Auf Deinem iPhone schlummern sicherlich hunderte Fotos. Da ist bestimmt auch ein hervorragendes Naturfoto, eine Sehenswürdigkeit oder ein interessanter Mensch dabei. Ambitionierte Hobbyfotografen können mit diesen Bildern Geld verdienen, denn Agenturen, Verlage oder Webseitenbetreiber suchen nach diesen Motiven. Das Münchner Start-Up The World of Picutres (TWOP) agiert als Vermittler zwischen Fotograf und Abnehmer.

Ein Blick in die iPhone-App zeigt, dass aktuell Bilder von DJs, Weihnachtsmärkten, Katzen und Grillfesten gesucht werden. Honorare für verwendete Bilder liegen zwischen 5 und 500 Euro. TWOP behält 50 Prozent als Kommission ein, ausgezahlt wird ab einem Guthaben von 30 Euro. Die Gründer geben in der Beschreibung einen niedrigeren Durchschnittspreis an. Für ein Foto mit 3,8 Megapixel gibt es 2,50 Euro und bei 7,8 Megapixel werden 5,00 Euro fällig, wenn der Auftraggeber das Motiv aus den Einsendungen auswählt und nutzt. „Aktuell haben wir mehr als 50.000 Fotos und über 35.000 Fotografen im Bestand“, sagt Günder Bernd Schmekel, der zuvor im Film- und Fotobereich tätig war.

Vorteile für den Abnehmer: Er muss nicht tausende Bilder in diversen Datenbanken sichten.
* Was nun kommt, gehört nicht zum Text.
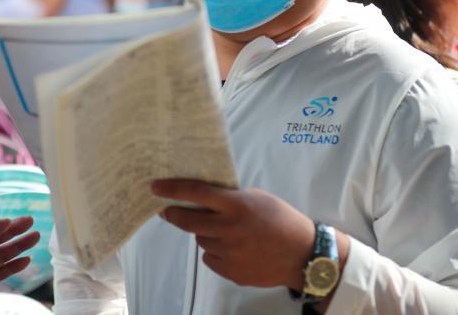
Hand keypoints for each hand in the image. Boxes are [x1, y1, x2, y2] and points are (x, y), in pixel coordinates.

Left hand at [152, 179, 324, 289]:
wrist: (302, 254)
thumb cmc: (281, 219)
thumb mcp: (257, 198)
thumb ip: (230, 198)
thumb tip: (203, 199)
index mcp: (236, 205)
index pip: (196, 193)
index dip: (173, 189)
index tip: (155, 187)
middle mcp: (229, 228)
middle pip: (188, 221)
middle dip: (173, 214)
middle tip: (167, 211)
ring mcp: (229, 252)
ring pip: (200, 239)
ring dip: (204, 233)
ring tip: (225, 231)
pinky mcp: (231, 271)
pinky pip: (210, 258)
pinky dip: (215, 251)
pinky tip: (233, 248)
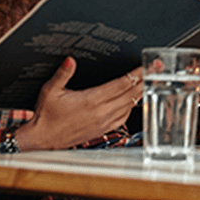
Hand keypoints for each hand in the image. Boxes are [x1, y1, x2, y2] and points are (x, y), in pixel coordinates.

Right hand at [15, 58, 142, 150]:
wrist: (43, 139)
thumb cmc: (46, 115)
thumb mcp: (50, 91)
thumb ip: (62, 74)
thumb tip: (70, 60)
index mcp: (91, 100)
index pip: (121, 85)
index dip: (137, 74)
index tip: (147, 65)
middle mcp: (101, 112)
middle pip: (131, 94)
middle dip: (145, 79)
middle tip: (157, 68)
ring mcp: (103, 122)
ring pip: (130, 106)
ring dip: (140, 93)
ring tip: (149, 81)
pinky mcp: (102, 129)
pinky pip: (124, 117)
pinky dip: (132, 107)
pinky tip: (134, 101)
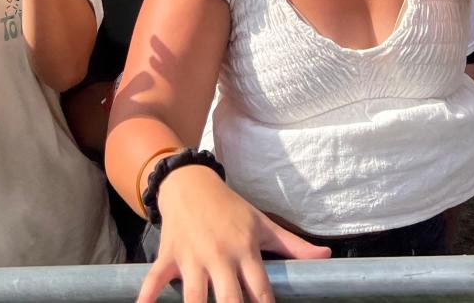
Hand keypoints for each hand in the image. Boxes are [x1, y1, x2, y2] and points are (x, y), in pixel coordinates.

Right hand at [139, 166, 329, 302]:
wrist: (190, 182)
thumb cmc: (230, 208)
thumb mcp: (262, 224)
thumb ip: (293, 246)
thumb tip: (327, 257)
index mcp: (245, 249)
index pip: (261, 290)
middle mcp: (220, 255)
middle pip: (229, 298)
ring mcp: (192, 256)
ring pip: (194, 295)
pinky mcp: (168, 255)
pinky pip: (155, 279)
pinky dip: (147, 295)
Er bekommt genau das Motiv, das er jetzt benötigt. Falls man gerade keine Bilder mit Herbstlaub oder Schnee schießen kann oder keinen Fotografen an einen tropischen Strand schicken kann, es gibt bestimmt einen iPhone-Besitzer, der so ein Foto auf seinem Gerät schlummern hat. Oder aus seiner flickr-, Instagram- oder Photobucket-Sammlung zurückholen kann.
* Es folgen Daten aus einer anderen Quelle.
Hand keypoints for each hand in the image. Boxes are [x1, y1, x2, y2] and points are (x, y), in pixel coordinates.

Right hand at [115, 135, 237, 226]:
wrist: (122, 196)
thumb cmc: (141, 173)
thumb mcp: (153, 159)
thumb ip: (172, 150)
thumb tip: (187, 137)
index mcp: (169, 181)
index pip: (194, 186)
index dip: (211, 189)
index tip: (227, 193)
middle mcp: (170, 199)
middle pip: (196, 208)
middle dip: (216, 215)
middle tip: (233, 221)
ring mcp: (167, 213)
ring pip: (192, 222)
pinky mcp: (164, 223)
Wer Bilder verkaufen will, muss sich einmal bei TWOP registrieren und den Nutzungsbedingungen zustimmen. TWOP agiert als direkter Lizenzgeber für die Aufnahmen. Der Käufer erhält ein zeitlich unbegrenztes Nutzungsrecht und kann die Bilder in sämtlichen Medienformen einsetzen. Wichtig für die Fotografen: Auf Fotos dürfen keine Logos, Warenzeichen oder geschützte Marken zu sehen sein. Sind Menschen im Bild erkennbar, muss der Fotograf deren Nutzungseinwilligung (Model Release) mitliefern. TWOP bietet auf seiner Webseit dafür ein PDF-Formular.

Die Idee des Gründerpaares Bernd Schmekel und Susanne Odendahl (sie arbeitete zuvor als Art Director und Art Buyer in einer Werbeagentur) kommt gut an, in der ersten Finanzierungsrunde erhielt das Unternehmen einen sechsstelligen Betrag. Ein erster Großkunde hat mehr als 20.000 Fotos angefragt, denn für Verlage, Werbe- und Internetagenturen ist TWOP eine interessante Quelle, um günstiger an Bildmaterial zu kommen.